Only lines containing the word "across" belong in the answer; copy each one from the records.

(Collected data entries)
* * * * * * *

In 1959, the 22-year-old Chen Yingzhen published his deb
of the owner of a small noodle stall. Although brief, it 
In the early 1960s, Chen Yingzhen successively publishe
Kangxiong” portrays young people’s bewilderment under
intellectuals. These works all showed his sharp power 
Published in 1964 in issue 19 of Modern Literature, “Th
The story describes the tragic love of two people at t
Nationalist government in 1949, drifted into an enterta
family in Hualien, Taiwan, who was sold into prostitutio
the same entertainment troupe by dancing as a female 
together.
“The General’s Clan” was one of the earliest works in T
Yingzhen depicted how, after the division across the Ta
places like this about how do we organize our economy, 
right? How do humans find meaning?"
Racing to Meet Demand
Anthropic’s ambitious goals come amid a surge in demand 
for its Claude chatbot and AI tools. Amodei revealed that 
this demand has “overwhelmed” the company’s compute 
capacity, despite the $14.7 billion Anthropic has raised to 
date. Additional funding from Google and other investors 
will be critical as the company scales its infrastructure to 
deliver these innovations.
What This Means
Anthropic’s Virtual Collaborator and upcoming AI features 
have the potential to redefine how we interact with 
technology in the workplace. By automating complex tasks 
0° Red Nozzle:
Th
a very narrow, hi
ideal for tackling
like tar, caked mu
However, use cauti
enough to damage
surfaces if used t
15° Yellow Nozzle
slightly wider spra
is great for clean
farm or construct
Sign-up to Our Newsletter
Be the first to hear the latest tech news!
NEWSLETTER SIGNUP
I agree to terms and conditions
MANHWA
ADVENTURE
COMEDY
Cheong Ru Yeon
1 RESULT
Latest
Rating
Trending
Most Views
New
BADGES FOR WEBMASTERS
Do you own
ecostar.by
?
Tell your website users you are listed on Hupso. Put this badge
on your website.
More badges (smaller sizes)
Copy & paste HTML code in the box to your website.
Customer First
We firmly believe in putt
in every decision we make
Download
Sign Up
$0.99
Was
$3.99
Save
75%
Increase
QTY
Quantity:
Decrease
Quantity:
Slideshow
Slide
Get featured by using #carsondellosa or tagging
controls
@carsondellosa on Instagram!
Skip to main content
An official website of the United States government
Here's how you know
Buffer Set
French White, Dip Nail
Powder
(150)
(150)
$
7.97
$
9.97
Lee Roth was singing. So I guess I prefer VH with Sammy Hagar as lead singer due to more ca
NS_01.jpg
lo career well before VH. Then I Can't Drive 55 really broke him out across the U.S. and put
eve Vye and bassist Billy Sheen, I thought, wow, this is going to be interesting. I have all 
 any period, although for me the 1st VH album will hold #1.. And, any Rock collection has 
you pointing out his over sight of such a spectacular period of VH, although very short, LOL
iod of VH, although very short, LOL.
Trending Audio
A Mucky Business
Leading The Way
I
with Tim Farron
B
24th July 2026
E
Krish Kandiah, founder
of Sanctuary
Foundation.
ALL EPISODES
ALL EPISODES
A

* * * * * * *

# [Expected output]
Yingzhen depicted how, after the division across the Ta
lo career well before VH. Then I Can't Drive 55 really broke him out across the U.S. and put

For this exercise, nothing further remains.